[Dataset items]
··········

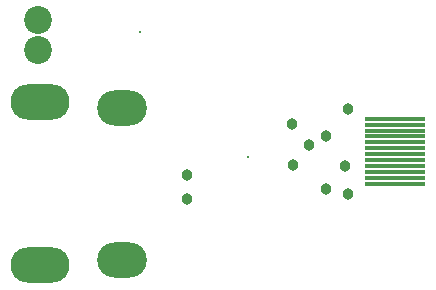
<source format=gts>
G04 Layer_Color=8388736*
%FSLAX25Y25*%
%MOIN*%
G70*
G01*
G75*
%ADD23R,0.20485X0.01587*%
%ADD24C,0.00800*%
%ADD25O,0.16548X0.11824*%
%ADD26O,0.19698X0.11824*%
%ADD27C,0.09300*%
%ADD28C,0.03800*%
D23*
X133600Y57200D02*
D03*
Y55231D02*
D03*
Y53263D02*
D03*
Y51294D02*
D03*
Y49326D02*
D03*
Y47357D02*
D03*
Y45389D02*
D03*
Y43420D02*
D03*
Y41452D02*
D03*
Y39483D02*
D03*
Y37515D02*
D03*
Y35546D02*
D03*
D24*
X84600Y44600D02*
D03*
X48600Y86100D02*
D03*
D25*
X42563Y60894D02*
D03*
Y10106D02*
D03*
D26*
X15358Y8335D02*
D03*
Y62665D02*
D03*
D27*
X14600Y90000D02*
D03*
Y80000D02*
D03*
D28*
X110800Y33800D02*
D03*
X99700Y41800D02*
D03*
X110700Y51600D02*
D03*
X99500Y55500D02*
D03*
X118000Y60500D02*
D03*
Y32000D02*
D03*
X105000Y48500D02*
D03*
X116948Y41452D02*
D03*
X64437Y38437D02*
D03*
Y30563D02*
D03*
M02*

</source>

··········

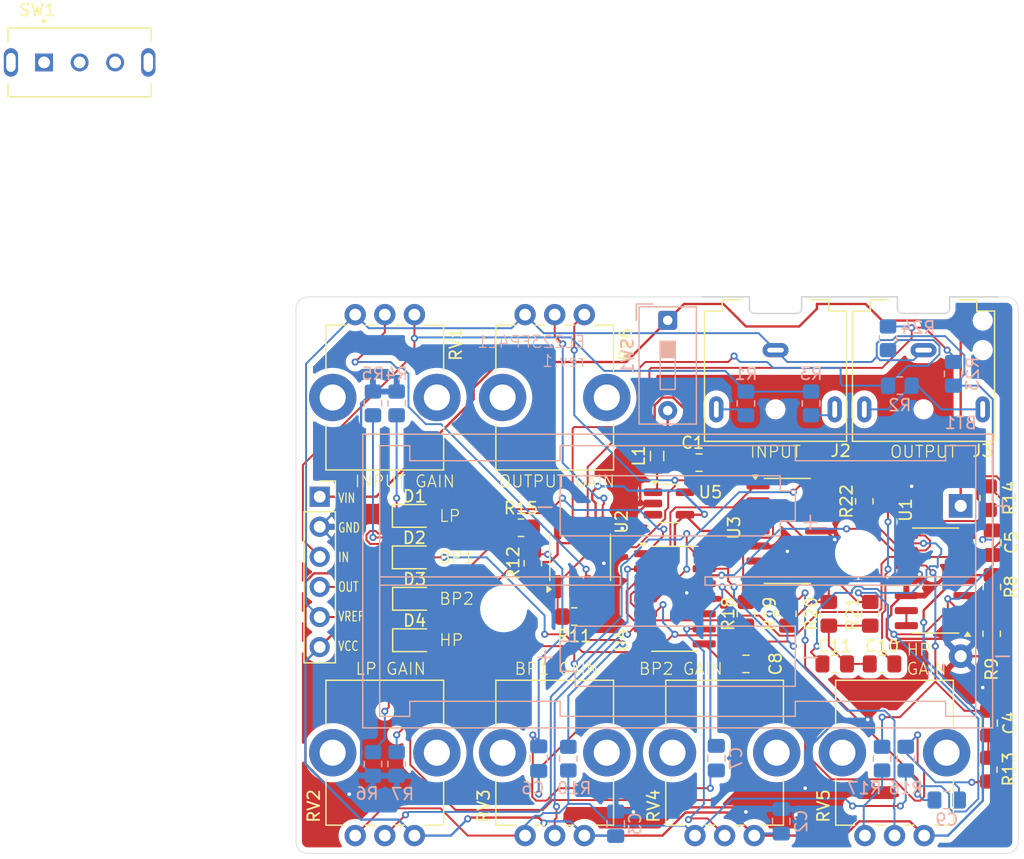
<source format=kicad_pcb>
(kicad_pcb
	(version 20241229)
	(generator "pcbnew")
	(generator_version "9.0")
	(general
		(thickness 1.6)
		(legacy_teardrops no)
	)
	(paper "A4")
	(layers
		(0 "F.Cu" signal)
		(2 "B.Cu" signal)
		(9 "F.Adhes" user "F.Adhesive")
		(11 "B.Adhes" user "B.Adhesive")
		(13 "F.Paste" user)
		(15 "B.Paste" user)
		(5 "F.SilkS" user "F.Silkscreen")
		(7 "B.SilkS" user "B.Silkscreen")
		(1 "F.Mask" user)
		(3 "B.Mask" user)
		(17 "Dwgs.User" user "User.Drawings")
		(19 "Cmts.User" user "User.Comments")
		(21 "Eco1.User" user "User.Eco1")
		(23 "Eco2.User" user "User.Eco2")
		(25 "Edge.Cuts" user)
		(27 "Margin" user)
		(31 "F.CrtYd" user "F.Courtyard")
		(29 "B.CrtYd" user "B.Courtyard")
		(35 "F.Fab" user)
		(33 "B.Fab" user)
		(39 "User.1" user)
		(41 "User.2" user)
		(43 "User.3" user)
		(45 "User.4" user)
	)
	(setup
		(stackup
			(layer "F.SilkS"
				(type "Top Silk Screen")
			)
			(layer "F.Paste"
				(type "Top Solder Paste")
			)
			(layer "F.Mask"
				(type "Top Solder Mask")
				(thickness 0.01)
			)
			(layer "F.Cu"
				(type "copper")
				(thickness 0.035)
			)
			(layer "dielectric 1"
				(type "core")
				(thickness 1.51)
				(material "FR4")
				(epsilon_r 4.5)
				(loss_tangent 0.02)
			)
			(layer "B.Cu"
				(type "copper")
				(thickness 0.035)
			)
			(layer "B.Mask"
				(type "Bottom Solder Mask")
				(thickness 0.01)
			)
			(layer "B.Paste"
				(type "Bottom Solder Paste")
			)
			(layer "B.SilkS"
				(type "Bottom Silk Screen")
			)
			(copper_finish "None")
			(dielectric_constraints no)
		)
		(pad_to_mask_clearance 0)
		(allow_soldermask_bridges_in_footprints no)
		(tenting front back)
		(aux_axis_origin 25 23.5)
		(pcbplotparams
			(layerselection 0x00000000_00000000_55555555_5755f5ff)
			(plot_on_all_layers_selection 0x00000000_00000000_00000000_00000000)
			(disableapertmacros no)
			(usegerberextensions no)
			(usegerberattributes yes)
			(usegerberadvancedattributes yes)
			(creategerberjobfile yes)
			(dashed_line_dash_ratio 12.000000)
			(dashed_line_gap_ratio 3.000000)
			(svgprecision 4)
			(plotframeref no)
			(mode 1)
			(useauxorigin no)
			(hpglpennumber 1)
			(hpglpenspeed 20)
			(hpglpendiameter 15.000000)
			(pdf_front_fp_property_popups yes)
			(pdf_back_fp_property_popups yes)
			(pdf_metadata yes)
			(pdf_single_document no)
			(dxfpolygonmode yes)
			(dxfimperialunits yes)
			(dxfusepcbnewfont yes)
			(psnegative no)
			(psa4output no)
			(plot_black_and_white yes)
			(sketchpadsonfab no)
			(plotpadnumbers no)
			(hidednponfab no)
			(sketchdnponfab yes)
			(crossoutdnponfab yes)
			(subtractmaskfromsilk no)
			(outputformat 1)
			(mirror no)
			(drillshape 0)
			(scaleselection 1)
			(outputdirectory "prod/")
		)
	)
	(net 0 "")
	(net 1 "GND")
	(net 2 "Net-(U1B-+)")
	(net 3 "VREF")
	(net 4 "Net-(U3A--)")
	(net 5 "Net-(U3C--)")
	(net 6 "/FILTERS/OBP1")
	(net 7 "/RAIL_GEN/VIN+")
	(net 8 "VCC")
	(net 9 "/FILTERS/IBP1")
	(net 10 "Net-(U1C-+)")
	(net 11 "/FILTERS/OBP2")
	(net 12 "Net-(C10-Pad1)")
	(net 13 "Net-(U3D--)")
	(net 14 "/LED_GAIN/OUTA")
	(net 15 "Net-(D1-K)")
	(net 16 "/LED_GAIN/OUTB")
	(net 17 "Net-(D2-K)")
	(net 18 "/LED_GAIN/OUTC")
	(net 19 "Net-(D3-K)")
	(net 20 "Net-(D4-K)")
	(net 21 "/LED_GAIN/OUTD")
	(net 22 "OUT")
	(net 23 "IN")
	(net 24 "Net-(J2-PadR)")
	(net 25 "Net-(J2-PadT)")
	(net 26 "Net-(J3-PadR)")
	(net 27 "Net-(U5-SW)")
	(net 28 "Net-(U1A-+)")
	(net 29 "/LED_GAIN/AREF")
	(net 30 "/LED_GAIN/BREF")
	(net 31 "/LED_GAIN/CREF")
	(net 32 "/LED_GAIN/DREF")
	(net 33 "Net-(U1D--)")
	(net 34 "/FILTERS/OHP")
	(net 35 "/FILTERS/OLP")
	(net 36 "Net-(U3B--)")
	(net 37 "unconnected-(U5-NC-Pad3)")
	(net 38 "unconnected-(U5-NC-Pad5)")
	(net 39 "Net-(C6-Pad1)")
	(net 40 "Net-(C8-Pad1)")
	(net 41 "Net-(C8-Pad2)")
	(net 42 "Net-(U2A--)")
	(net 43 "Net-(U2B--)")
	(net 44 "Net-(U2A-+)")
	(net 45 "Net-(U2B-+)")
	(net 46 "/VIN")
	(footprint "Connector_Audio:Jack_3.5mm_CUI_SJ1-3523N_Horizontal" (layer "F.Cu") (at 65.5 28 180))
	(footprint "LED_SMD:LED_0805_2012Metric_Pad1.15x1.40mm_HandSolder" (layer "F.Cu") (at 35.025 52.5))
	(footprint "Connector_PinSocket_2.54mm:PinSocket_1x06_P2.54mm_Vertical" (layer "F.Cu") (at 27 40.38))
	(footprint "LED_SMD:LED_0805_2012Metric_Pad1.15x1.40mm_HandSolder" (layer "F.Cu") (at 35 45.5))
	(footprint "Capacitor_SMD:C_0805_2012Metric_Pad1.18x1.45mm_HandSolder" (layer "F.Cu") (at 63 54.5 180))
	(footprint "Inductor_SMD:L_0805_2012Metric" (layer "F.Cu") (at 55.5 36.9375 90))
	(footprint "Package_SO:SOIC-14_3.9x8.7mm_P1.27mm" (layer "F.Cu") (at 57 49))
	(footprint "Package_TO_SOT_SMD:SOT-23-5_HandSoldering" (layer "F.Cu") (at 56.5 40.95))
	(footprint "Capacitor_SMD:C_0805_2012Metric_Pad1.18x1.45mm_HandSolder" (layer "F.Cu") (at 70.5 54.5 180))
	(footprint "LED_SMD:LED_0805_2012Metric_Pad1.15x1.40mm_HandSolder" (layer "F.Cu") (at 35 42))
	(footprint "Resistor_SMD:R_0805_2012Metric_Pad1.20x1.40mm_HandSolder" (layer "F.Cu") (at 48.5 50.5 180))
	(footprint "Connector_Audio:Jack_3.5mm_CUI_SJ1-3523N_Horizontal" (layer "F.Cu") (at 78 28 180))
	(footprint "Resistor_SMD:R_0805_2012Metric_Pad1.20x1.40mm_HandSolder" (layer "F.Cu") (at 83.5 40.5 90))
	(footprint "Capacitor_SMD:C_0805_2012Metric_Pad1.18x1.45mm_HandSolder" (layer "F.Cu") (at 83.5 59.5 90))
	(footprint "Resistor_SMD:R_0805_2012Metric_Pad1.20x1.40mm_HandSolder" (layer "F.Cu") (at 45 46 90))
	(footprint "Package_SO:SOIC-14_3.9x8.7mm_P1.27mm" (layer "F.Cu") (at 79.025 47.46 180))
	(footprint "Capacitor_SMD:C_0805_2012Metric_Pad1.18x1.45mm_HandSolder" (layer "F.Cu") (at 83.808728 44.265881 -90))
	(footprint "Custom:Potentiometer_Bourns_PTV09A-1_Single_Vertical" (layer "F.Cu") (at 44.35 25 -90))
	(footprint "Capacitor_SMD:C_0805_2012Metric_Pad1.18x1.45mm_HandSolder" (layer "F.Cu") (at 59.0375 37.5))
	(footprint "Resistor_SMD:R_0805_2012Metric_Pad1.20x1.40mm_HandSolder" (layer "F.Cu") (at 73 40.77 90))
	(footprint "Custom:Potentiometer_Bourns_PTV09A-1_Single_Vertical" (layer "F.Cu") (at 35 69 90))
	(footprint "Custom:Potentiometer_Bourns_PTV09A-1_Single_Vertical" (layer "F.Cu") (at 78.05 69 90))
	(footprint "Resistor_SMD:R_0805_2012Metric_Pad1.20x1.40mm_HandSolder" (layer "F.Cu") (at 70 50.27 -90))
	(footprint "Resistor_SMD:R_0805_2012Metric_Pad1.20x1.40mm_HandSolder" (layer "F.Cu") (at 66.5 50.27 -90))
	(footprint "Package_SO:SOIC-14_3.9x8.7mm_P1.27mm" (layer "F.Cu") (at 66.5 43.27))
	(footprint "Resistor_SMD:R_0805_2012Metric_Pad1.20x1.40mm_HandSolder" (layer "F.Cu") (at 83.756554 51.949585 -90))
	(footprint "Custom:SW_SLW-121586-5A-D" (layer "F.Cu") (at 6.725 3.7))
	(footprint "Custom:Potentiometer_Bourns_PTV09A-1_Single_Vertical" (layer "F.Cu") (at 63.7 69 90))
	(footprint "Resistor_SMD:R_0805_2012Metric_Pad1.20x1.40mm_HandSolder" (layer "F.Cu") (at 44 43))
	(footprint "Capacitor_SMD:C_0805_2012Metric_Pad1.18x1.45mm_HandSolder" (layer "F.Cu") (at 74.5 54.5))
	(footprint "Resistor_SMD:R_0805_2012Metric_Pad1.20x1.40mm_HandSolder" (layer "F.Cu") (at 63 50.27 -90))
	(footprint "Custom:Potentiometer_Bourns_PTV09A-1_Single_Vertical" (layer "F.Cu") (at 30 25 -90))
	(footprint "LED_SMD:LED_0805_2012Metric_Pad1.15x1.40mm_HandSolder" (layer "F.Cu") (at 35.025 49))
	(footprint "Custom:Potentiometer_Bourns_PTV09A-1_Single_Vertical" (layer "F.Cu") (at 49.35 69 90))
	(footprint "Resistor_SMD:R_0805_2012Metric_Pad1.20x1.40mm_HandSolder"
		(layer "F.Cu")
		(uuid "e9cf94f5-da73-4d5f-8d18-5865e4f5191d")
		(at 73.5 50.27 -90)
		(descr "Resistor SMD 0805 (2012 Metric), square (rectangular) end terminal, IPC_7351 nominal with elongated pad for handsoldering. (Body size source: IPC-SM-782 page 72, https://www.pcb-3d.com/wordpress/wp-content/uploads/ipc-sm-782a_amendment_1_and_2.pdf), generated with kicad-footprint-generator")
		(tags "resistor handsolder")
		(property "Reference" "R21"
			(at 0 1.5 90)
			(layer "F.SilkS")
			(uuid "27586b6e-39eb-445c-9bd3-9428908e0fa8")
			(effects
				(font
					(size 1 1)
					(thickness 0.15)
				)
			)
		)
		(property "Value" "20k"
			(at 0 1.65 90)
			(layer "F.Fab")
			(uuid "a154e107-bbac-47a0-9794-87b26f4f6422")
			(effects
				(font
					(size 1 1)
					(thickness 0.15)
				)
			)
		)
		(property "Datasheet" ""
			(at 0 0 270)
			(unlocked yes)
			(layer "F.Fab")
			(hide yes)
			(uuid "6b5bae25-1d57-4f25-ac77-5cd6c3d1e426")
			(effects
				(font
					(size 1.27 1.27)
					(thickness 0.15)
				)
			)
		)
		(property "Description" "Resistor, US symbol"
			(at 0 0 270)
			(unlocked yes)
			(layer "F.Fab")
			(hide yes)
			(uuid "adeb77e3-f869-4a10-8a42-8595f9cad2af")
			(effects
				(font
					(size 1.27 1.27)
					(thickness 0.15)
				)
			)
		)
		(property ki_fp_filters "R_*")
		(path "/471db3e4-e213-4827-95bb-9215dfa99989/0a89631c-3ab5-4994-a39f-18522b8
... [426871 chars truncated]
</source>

··········

▶ Your instructions: Your answer should hold every line of the entries that contains the string "Custom".

▶ Written solution:
	(footprint "Custom:Potentiometer_Bourns_PTV09A-1_Single_Vertical" (layer "F.Cu") (at 44.35 25 -90))
	(footprint "Custom:Potentiometer_Bourns_PTV09A-1_Single_Vertical" (layer "F.Cu") (at 35 69 90))
	(footprint "Custom:Potentiometer_Bourns_PTV09A-1_Single_Vertical" (layer "F.Cu") (at 78.05 69 90))
	(footprint "Custom:SW_SLW-121586-5A-D" (layer "F.Cu") (at 6.725 3.7))
	(footprint "Custom:Potentiometer_Bourns_PTV09A-1_Single_Vertical" (layer "F.Cu") (at 63.7 69 90))
	(footprint "Custom:Potentiometer_Bourns_PTV09A-1_Single_Vertical" (layer "F.Cu") (at 30 25 -90))
	(footprint "Custom:Potentiometer_Bourns_PTV09A-1_Single_Vertical" (layer "F.Cu") (at 49.35 69 90))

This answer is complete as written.